Naomi Wolf … has an interesting take on why women take on the role of shrinking violet. In yesterday’s Washington Post, Wolf addresses Hollywood’s helplessness narrative, …

…this is where Wolf’s argument is most daring: “Yes, it gives many of us the thrill of feeling morally superior,” she says. “But it’s also a way to tap into a yearning for regression and irresponsibility — even a fantasy of not being so competent, of letting it all go to pieces and having someone else clean up the mess — that millions of us generally have to suppress as we make our way successfully through the daily checklist and get it all done.”

The overworked BDSM cliche is the male executive who pays a pro dominatrix huge amounts of money to be beaten and infantilized. Critics say that the executive’s submission to the prodom has nothing to do with changing power structures in the real world. If the real world and the kink world have no relationship, and male submission is a vacation, then doesn’t it follow that women of responsibility and authority would want the same kind of vacation?

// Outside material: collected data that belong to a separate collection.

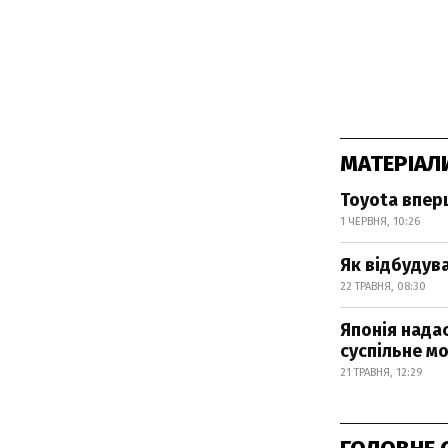
МАТЕРІАЛ
Toyota впер
1 ЧЕРВНЯ, 10:26
Як відбудув
22 ТРАВНЯ, 08:30
Японія надас
суспільне м
21 ТРАВНЯ, 12:29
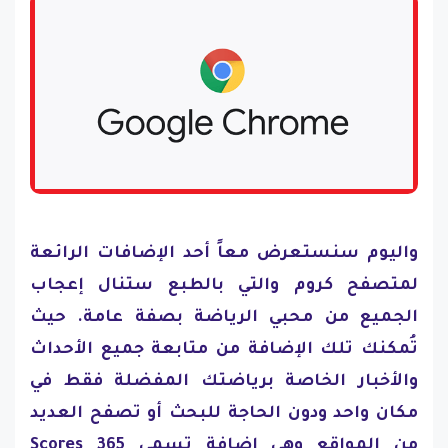
واليوم سنستعرض معاً أحد الإضافات الرائعة
لمتصفح كروم والتي بالطبع ستنال إعجاب
الجميع من محبي الرياضة بصفة عامة. حيث
تُمكنك تلك الإضافة من متابعة جميع الأحداث
والأخبار الخاصة برياضتك المفضلة فقط في
مكان واحد ودون الحاجة للبحث أو تصفح العديد
من المواقع وهي إضافة تسمي 365 Scores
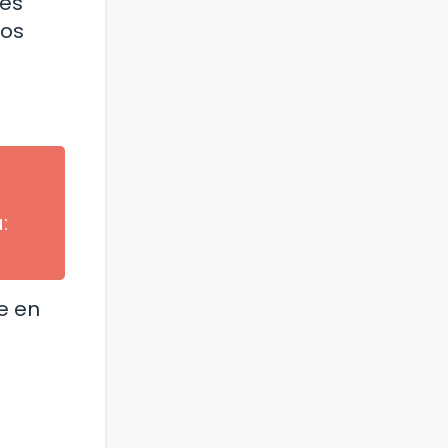
res
nos
:
e en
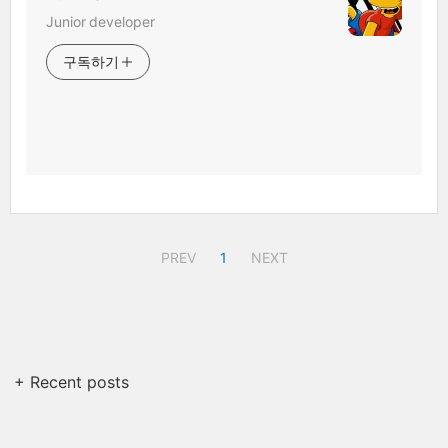
Junior developer
구독하기
PREV
1
NEXT
+ Recent posts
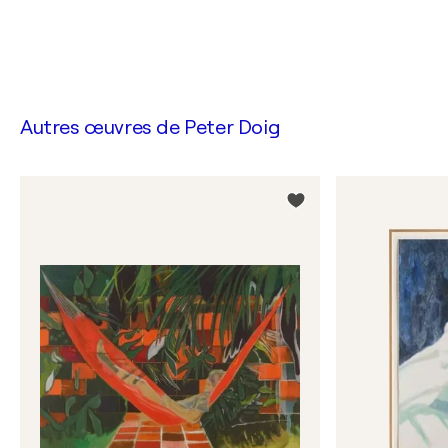
Autres œuvres de
Peter Doig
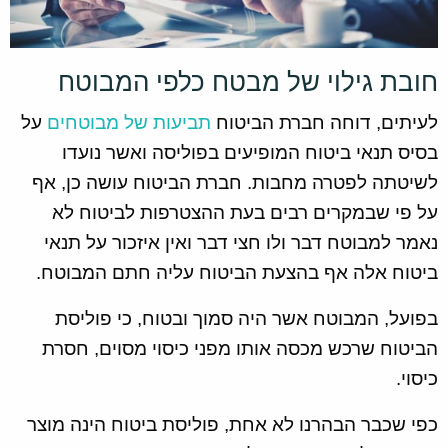
חובת גילוי של מבטח כלפי המבוטח
לעיתים, דוחה חברת הביטוח
תביעות של מבוטחים
על
בסיס תנאי ביטוח המופיעים בפוליסה ואשר נועדו
לשיטתה לפטרה מחבות. חברת הביטוח עושה כן, אף
על פי שבמקרים רבים בעת ההצטרפות לביטוח לא
נאמר למבוטח דבר ולו חצי דבר ואין איזכור על תנאי
ביטוח אלה אף בהצעת הביטוח עליה חתם המבוטח.
בפועל, המבוטח אשר היה סמוך ובטוח, כי פוליסת
הביטוח שרכש מכסה אותו מפני כיסוי מסוים, חסרת
כיסוי.
כפי שכבר הבהרנו לא אחת, פוליסת ביטוח הינה מוצר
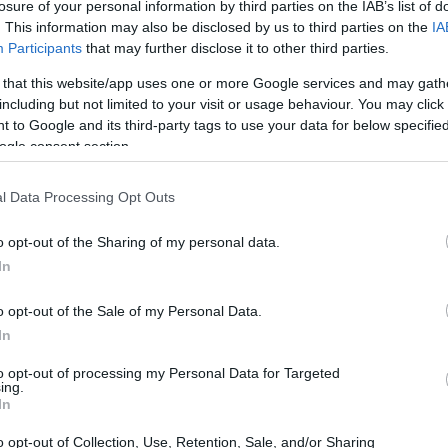
ς της ΤΝ ως
μοχλού ενίσχυσης της
losure of your personal information by third parties on the IAB’s list of
14:06
. This information may also be disclosed by us to third parties on the
IA
στικότητας και της αναπτυξιακής
Participants
that may further disclose it to other third parties.
 της οικονομίας συνολικά
. Ιδιαίτερη
13:56
 that this website/app uses one or more Google services and may gath
ς άξονες
μέσω των οποίων η ΤΝ
including but not limited to your visit or usage behaviour. You may click 
 to Google and its third-party tags to use your data for below specifi
ogle consent section.
13:42
τας των εργαζομένων: η ΤΝ λειτουργεί ως
ζομένων σε υφιστάμενες εργασίες όπως
l Data Processing Opt Outs
13:35
ν, ανάλυση δεδομένων
o opt-out of the Sharing of my personal data.
οργάνωση διαδικασιών: η ΤΝ μπορεί να
In
ου μέχρι πρόσφατα απαιτούσαν συνεχή
13:17
ήψη αποφάσεων
o opt-out of the Sale of my Personal Data.
13:13
In
υπηρεσιών υψηλότερης προστιθέμενης αξίας:
to opt-out of processing my Personal Data for Targeted
α της ΤΝ δεν προκύπτει μόνο ως
13:01
ing.
αι ως δημιουργία νέων εσόδων
In
o opt-out of Collection, Use, Retention, Sale, and/or Sharing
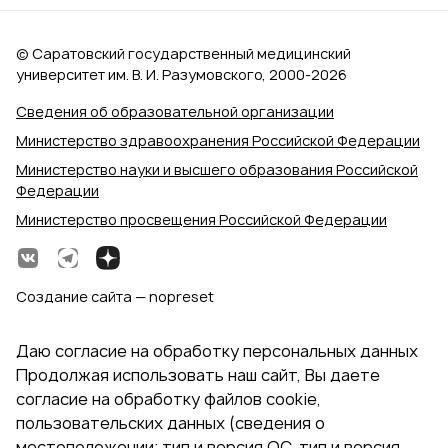
© Саратовский государственный медицинский
университет им. В. И. Разумовского, 2000‑2026
Сведения об образовательной организации
Министерство здравоохранения Российской Федерации
Министерство науки и высшего образования Российской
Федерации
Министерство просвещения Российской Федерации
Создание сайта — nopreset
Даю согласие на обработку персональных данных
Продолжая использовать наш сайт, Вы даете
согласие на обработку файлов cookie,
пользовательских данных (сведения о
местоположении; тип и версия ОС, тип и версия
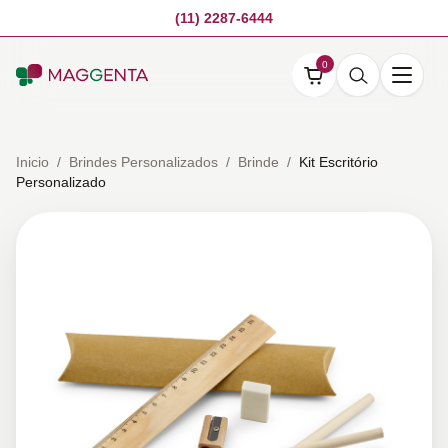
(11) 2287-6444
0
Inicio
/
Brindes Personalizados
/
Brinde
/
Kit Escritório
Personalizado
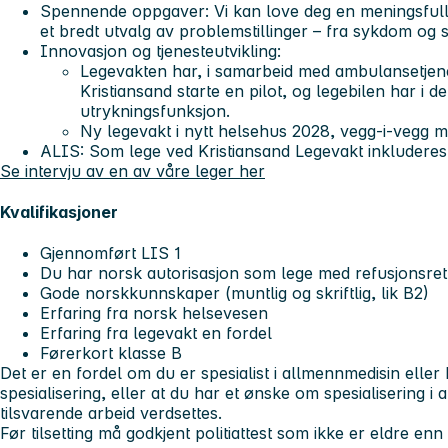
Spennende oppgaver:
Vi kan love deg en meningsfull
et bredt utvalg av problemstillinger – fra sykdom og s
Innovasjon og tjenesteutvikling
:
Legevakten har, i samarbeid med ambulansetje
Kristiansand starte en pilot, og legebilen har i d
utrykningsfunksjon.
Ny legevakt i nytt helsehus 2028, vegg-i-vegg 
ALIS
: Som lege ved Kristiansand Legevakt inkluderes
Se intervju av en av våre leger her
Kvalifikasjoner
Gjennomført LIS 1
Du har norsk autorisasjon som lege med refusjonsret
Gode norskkunnskaper (muntlig og skriftlig, lik B2)
Erfaring fra norsk helsevesen
Erfaring fra legevakt en fordel
Førerkort klasse B
Det er en fordel om du er spesialist i allmennmedisin eller
spesialisering, eller at du har et ønske om spesialisering i 
tilsvarende arbeid verdsettes.
Før tilsetting må godkjent politiattest som ikke er eldre en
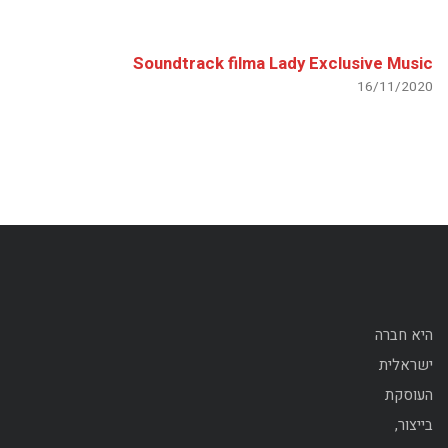
Soundtrack filma Lady Exclusive Music
16/11/2020
היא חברה
ישראלית
העוסקת
בייצור,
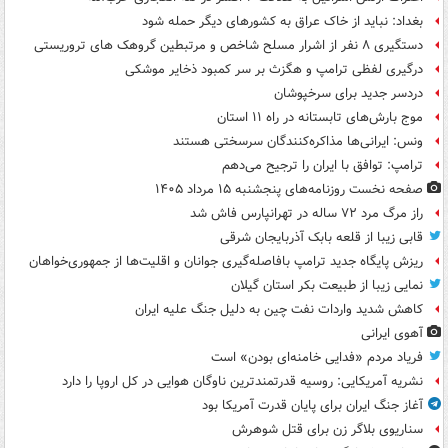
بغداد: نباید از خاک عراق به کشورهای دیگر حمله شود
دستگیری ۸ نفر از اشرار مسلح شاخص و مرتبطین گروهک های تروریستی
درگیری لفظی ترامپ و هگزث بر سر کمبود ذخایر موشکی
دردسر جدید برای سرخپوشان
موج بارش‌های تابستانه در راه ۱۱ استان
ونس: ایرانی‌ها مذاکره‌کنندگان سرسختی هستند
ترامپ: توافق با ایران را ترجیح می‌دهم
صفحه نخست روزنامه‌های پنجشنبه ۱۵ مرداد ۱۴۰۵
راز مرگ مرد ۷۲ ساله در تهرانپارس فاش شد
قابی زیبا از قلعه بابک آذربایجان شرقی
ریزش پایگاه جدید ترامپ بافاصله‌گیری جوانان و اقلیت‌ها از جمهوری‌خواهان
نمایی زیبا از طبیعت بکر استان گیلان
کاهش شدید واردات نفت چین به دلیل جنگ علیه ایران
آهوی ایرانی
فریاد مردم «فدایی خامنه‌ای بودن» است
نشریه آمریکایی: روسیه قدرتمندترین ناوگان هوایی در کل اروپا را دارد
آغاز جنگ ایران برای پایان قدرت آمریکا بود
سناریوی بلاگر زن برای قتل شوهرش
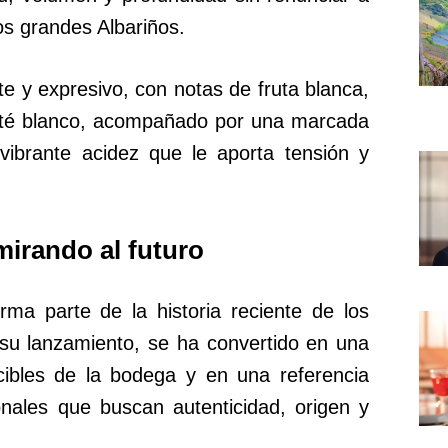
los grandes Albariños.
te y expresivo, con notas de fruta blanca,
 y té blanco, acompañado por una marcada
 vibrante acidez que le aporta tensión y
mirando al futuro
ma parte de la historia reciente de los
su lanzamiento, se ha convertido en una
cibles de la bodega y en una referencia
nales que buscan autenticidad, origen y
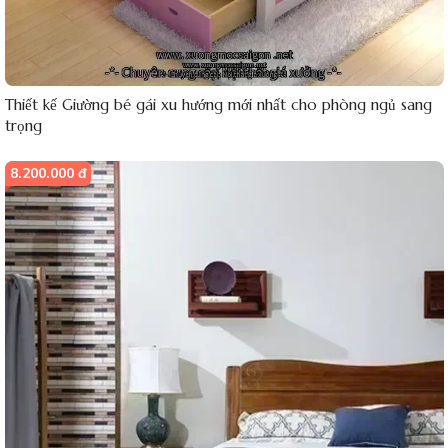
Thiết kế Giường bé gái xu hướng mới nhất cho phòng ngủ sang
trọng
8.200.000 đ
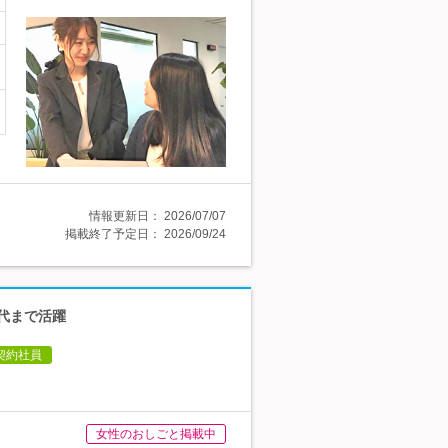
情報更新日：
2026/07/07
掲載終了予定日：
2026/09/24
0代まで活躍
契約社員
女性のおしごと掲載中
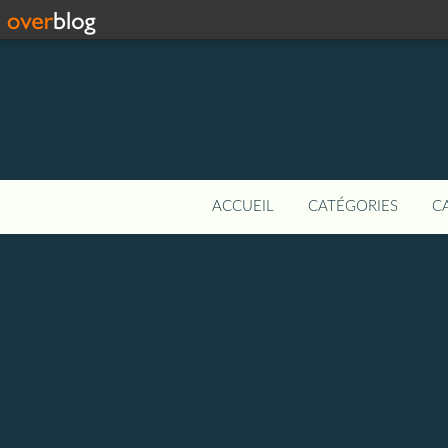
ACCUEIL
CATÉGORIES
C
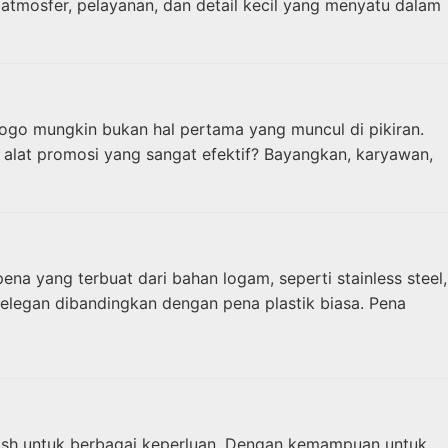
tmosfer, pelayanan, dan detail kecil yang menyatu dalam
ogo mungkin bukan hal pertama yang muncul di pikiran.
alat promosi yang sangat efektif? Bayangkan, karyawan,
na yang terbuat dari bahan logam, seperti stainless steel,
 elegan dibandingkan dengan pena plastik biasa. Pena
lish untuk berbagai keperluan. Dengan kemampuan untuk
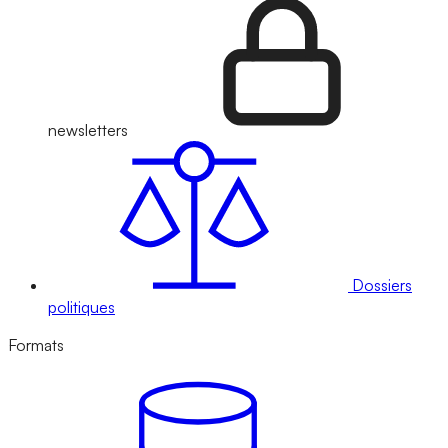
newsletters
Dossiers
politiques
Formats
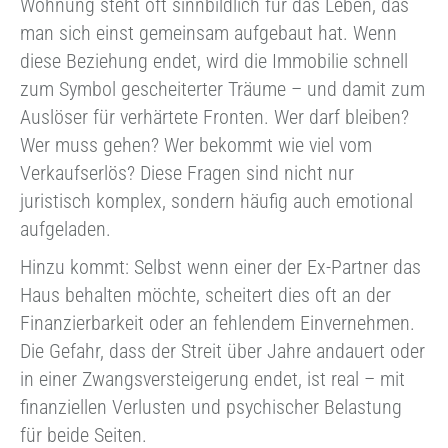
Wohnung steht oft sinnbildlich für das Leben, das
man sich einst gemeinsam aufgebaut hat. Wenn
diese Beziehung endet, wird die Immobilie schnell
zum Symbol gescheiterter Träume – und damit zum
Auslöser für verhärtete Fronten. Wer darf bleiben?
Wer muss gehen? Wer bekommt wie viel vom
Verkaufserlös? Diese Fragen sind nicht nur
juristisch komplex, sondern häufig auch emotional
aufgeladen.
Hinzu kommt: Selbst wenn einer der Ex-Partner das
Haus behalten möchte, scheitert dies oft an der
Finanzierbarkeit oder an fehlendem Einvernehmen.
Die Gefahr, dass der Streit über Jahre andauert oder
in einer Zwangsversteigerung endet, ist real – mit
finanziellen Verlusten und psychischer Belastung
für beide Seiten.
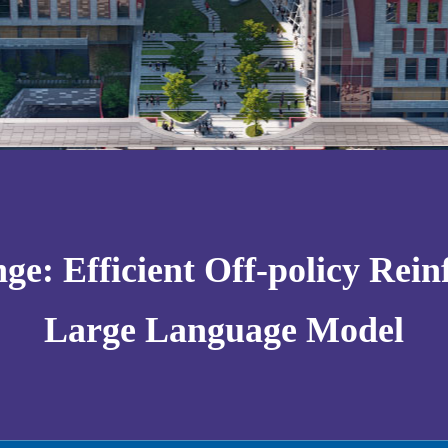
ge: Efficient Off-policy Rein
Large Language Model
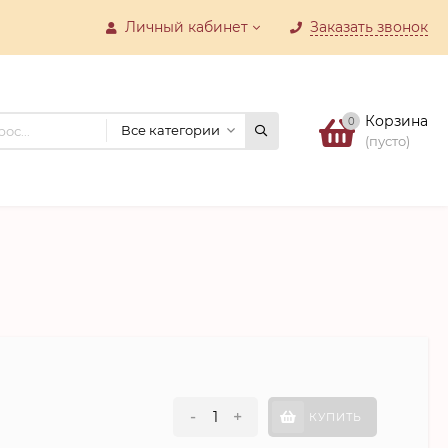
Личный кабинет
Заказать звонок
Корзина
0
Все категории
(пусто)
-
+
КУПИТЬ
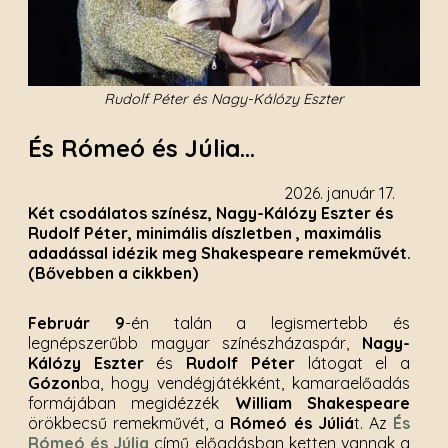
Rudolf Péter és Nagy-Kálózy Eszter
És Rómeó és Júlia...
2026. január 17.
Két csodálatos színész, Nagy-Kálózy Eszter és
Rudolf Péter, minimális díszletben , maximális
adadással idézik meg Shakespeare remekművét.
(Bővebben a cikkben)
Február 9
-én talán a legismertebb és
legnépszerűbb magyar színészházaspár,
Nagy-
Kálózy Eszter
és
Rudolf Péter
látogat el a
Gózon
ba, hogy vendégjátékként, kamaraelőadás
formájában megidézzék
William Shakespeare
örökbecsű remekművét, a
Rómeó és Júliá
t. Az
És
Rómeó és Júlia
című előadásban ketten vannak a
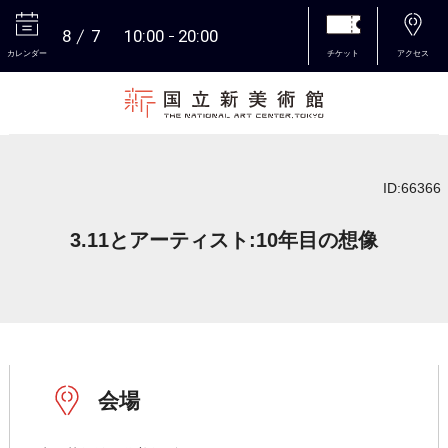
8
7
10:00
20:00
カレンダー
チケット
アクセス
本文へ
ID:66366
3.11とアーティスト:10年目の想像
会場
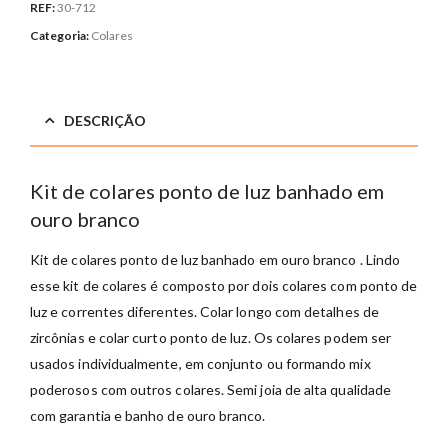
REF:
30-712
Categoria:
Colares
DESCRIÇÃO
Kit de colares ponto de luz banhado em
ouro branco
Kit de colares ponto de luz banhado em ouro branco
. Lindo
esse kit de colares é composto por dois colares com ponto de
luz e correntes diferentes. Colar longo com detalhes de
zircônias e colar curto ponto de luz. Os colares podem ser
usados individualmente, em conjunto ou formando mix
poderosos com outros colares. Semi joia de alta qualidade
com garantia e banho de ouro branco.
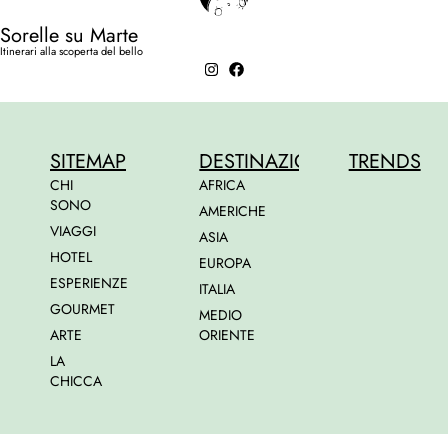
Sorelle su Marte
Itinerari alla scoperta del bello
SITEMAP
DESTINAZIONI
TRENDS
CHI
AFRICA
SONO
AMERICHE
VIAGGI
ASIA
HOTEL
EUROPA
ESPERIENZE
ITALIA
GOURMET
MEDIO
ARTE
ORIENTE
LA
CHICCA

I’ve started on Louse J Kaplan’s Female Perversions from 1991, which takes direct aim at the old “do women have fetishes?” question. Kaplan isn’t really interested in consensual BDSM, and focuses instead on the clinical definition of fetishism and perversion, something that is compulsive and fixed.

Kaplan says that “the perverse strategy” is a way of escaping the strictures of gender. Men get aroused by, say, infantilism or transvestism, because they want to act in a non-masculine way; the arousal is actually to decoy or divert attention of the fetishist and/or observers away the desired behavior by expressing sexual performance.

This is the inverse of Michael J Bader’s theory of sexual fantasies in his book Arousal. Bader says the fetish allays anxiety to make arousal possible. Kaplan says the arousal allays anxiety to make the fetish possible. I’m divided on which I think is true; maybe it’s a chicken-or-egg thing.

Kaplan says women have perversions that allow them to escape the strictures of their gender (e.g. being nice, clean, caring, etc.) while being camouflaged by other things. Maybe by observing female celebrity basket-cases, women vicariously experience being greedy, callous, self-indulgent, irresponsible, etc.

Addendum: This seems every apt to the discussion of Fifty Shades of Grey.